_Requirement_. List every distinct speaker label that introduces a line of the transcript.
===== Passage
Blegen: Partly it's just reminding people how important this is, so to make it visible. But also, to develop better research methods and teach students differently so that they're ready to perform in a safe climate in a hospital.
Narrator: For Science Today, I'm Larissa Branin.
C.
Mom Was Right About Eating Your Vegetables
Narrator: This is Science Today. A high vegetable diet has been associated with significantly cutting down the risk of developing pancreatic cancer. Epidemiologist Elizabeth Holly of the University of California, San Francisco led the study.
Holly: Some of the smaller studies that looked at the dietary factors that had shown somewhat of a protective effect with a higher intake of vegetables. So, that's something that we wanted to look at it very carefully. We found that if you examined types of vegetables, the most important looking at all the vegetables together were onions and garlic.
==========
===== Information given
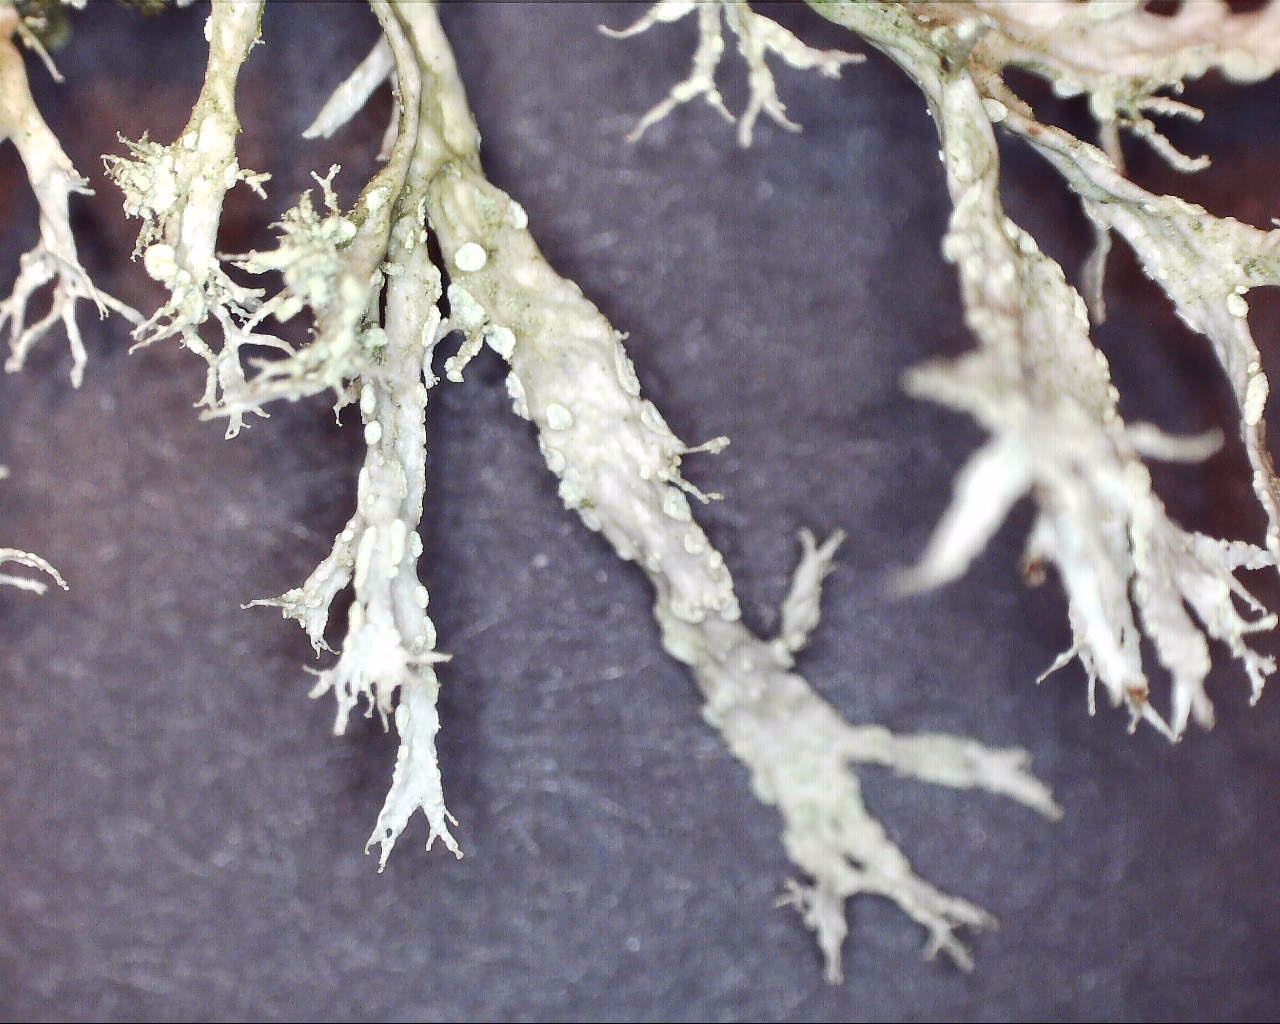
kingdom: Fungi
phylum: Ascomycota
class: Lecanoromycetes
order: Lecanorales
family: Ramalinaceae
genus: Ramalina
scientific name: Ramalina farinacea
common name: melet grenlav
==========
_Exercise solution_. Blegen, Narrator, Holly